Conclusion
A meteoric rise from struggling city-state to regional power occurred at Rome during the fifty years following 400 BC. The turn of the century had found Rome bound in an effective alliance with the smaller Latin poleis and the Hernician tribal state of the Trerus valley; a league that in the previous decades had allowed the Rome to drive-off and blunt the threat of the Osco-Sabellian invasions of Latium. Although wracked with ongoing political and economic crises, the city could when necessary find the compromises required to move the evolution of the republic forward: a flexibility born of the great need to show solidarity in a war-torn and anarchic neighbourhood. The Romans could therefore boast at 400 BC of a well-organized government and army, geared for conducting efficient and effective yearly military campaigns against an array of enemies. To fight these ongoing wars, the Roman state could draw on a large and ever-expanding population of citizen-soldiers; an abundance resulting from the city's strategic location astride major inland trade routes and a placement amidst some of the best agricultural land in Italy. The Romans of this time were inured to both the toil of farming and the hardship of war and these two pursuits engendered in them virtues and characteristics necessary for their prosecution: perseverance, practicality, courage, discipline, harshness. One need only read the traditions of Cincinnatus and Camillus, pulled from their farms to lead Rome's legions to victory, to understand those qualities and pursuits most revered and respected among the old Romans.

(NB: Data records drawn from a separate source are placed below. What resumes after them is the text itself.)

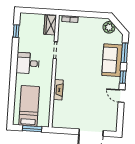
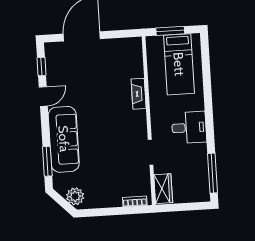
window: (16, 31) -> (213, 173), width x2.17
sofa: (112, 60) -> (64, 139), width x1.36
window: (123, 77) -> (41, 67), moved
door: (122, 96) -> (43, 97), hinge flipped

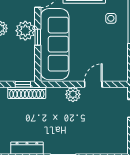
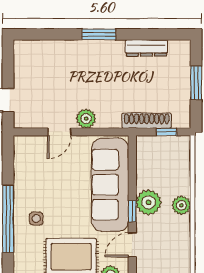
window: (38, 37) -> (132, 211), moved
window: (23, 84) -> (166, 132), moved

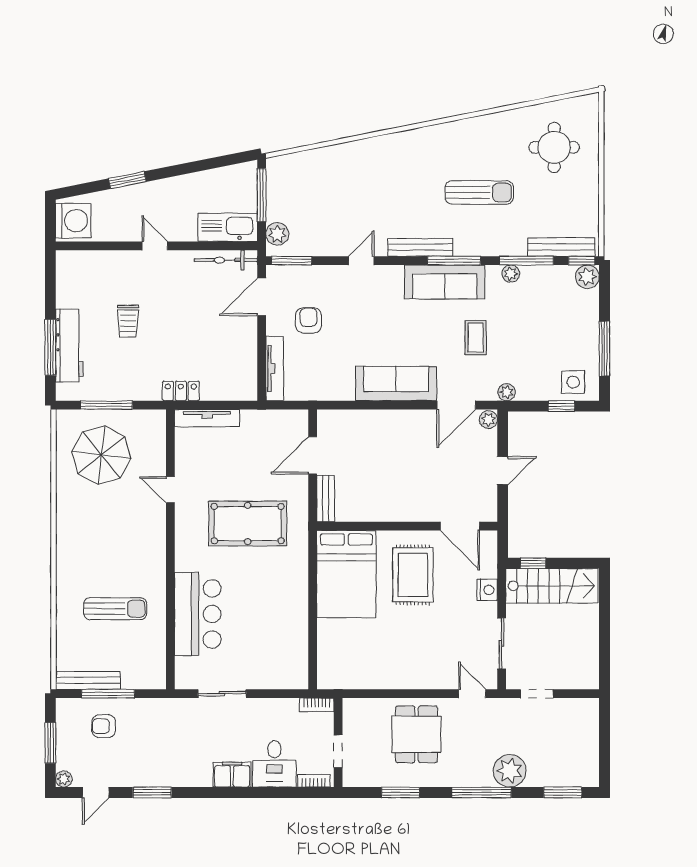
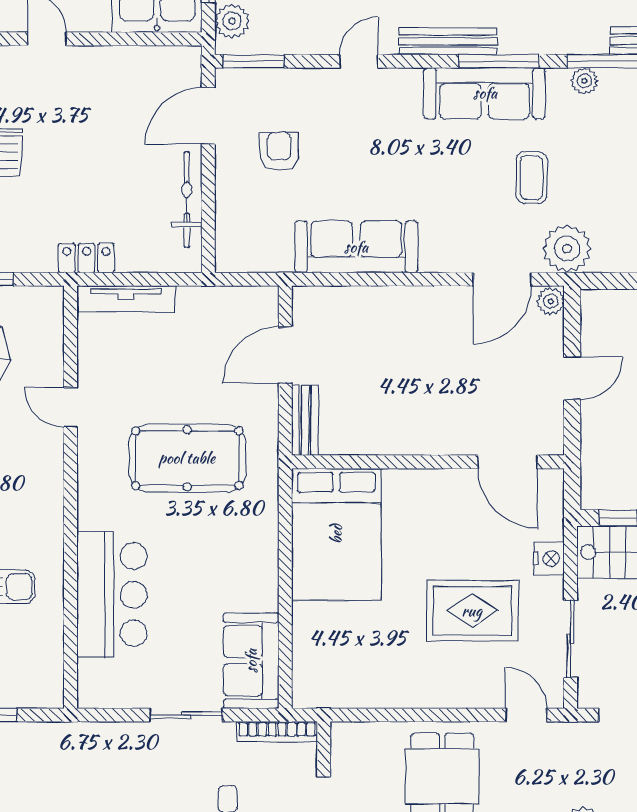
bicycle: (226, 260) -> (187, 200), moved, turned 90
tv unit: (275, 369) -> (228, 224), removed
sofa: (396, 384) -> (356, 247), moved
plant: (507, 392) -> (567, 249), width x1.88, depth x1.88
rug: (413, 575) -> (472, 611), moved, turned 90
sofa: (290, 658) -> (251, 661), added
sliding door: (222, 694) -> (186, 715), moved
bookcase: (317, 705) -> (277, 732), width x1.56

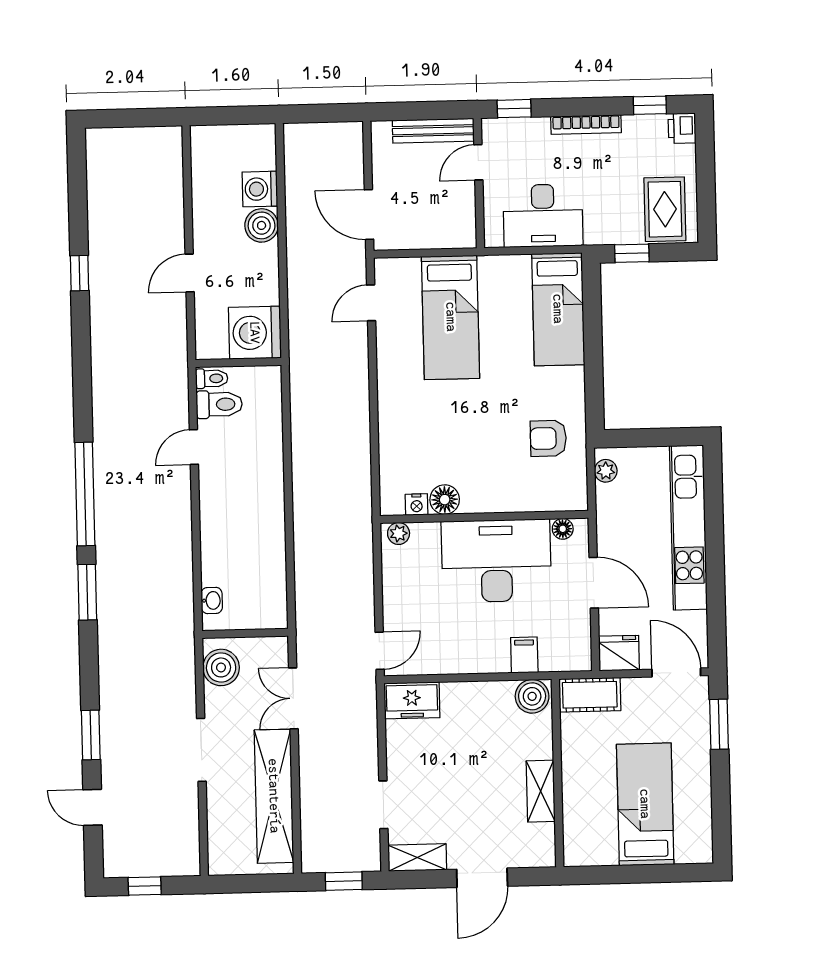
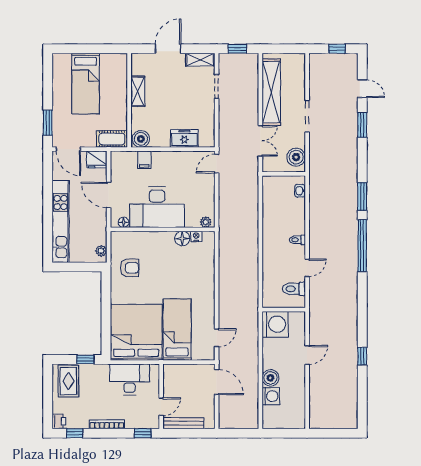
bed: (558, 309) -> (136, 332), width x2.04
toilet: (212, 378) -> (297, 240), moved
freezer: (412, 700) -> (184, 138), moved

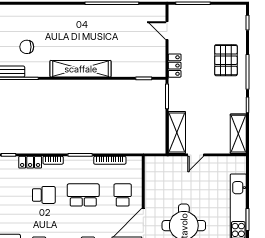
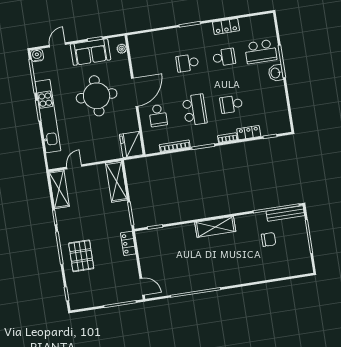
door: (167, 31) -> (142, 287), moved
shelving: (81, 69) -> (215, 227), width x0.68
door: (196, 155) -> (74, 167), moved
fridge: (155, 169) -> (131, 145), added
school desk: (83, 195) -> (195, 110), turned -90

The ten years of the 390's witnessed two critical events in Roman history: the conquest of Veii in 396 BC and the Gallic sack of 390 BC. The former event marked a huge increase in Rome's size and power relative to its neighbours, while the latter was a horrific disaster that shook the city to its foundations and resulted in the end of the Latin-Hernician alliance. From 389 BC Rome was on its own in its neighbourhood. Even the conquest of new territory did not immediately solve long-standing crises of land-usage, debt and political power that had persisted for generations; instead the Gallic sack intensified them. Rome's answer to these problems was the same one Athens had made following the Persian sack: achieve security through conquest and expansion. Thus the Romans after 390 BC went on the offensive in all directions and against all its neighbours, even its former allies. While conducting these conquests, the city was also able to address in a significant way its internal problems, by the enactment the Licinio-Sextian laws. These laws included measure meant to alleviate the issues of land, debt (and debt-slavery) and political power-sharing between the patrician and plebian orders. The alleviation of these problems, the state was able to stabilize its internal affairs and hence concentrate better on its foreign policy.
The four decades from 390 BC are a testament to the rapidly increasing population and power of Rome. Every year, multiple legions were enrolled and sent off to fight, many times against several enemies at once. By 343 BC, the eve of the great war with Samnium for the mastery of Italy, the Romans had crushed and subdued all of their neighbouring enemies. The Aequi were gone, entirely erased from the record, the Volsci driven to toe-holds on the coast and at the southern corner of the Monti Lepini, the Latins and Hernici defeated and brought under Roman hegemony, the Etruscans pushed back to the far side of the Monti Cimini and the Faliscans violently evicted from much of their lands. Even the Gauls, who had burned Rome to the ground in 390 BC, were dealt stinging reverses when they attempted further inroads into Latium. Rome had now become the greatest power in Tyrrhenian Italy; its policies generating a virtuous cycle of conquest, economic expansion and added power. The city's final achievement was to organize its conquests into a functioning and governable web of sovereign lands, colonies and dependant allies. More struggles were indeed to come, but a measure of security not previously known had been built up and solid foundations for further success laid out.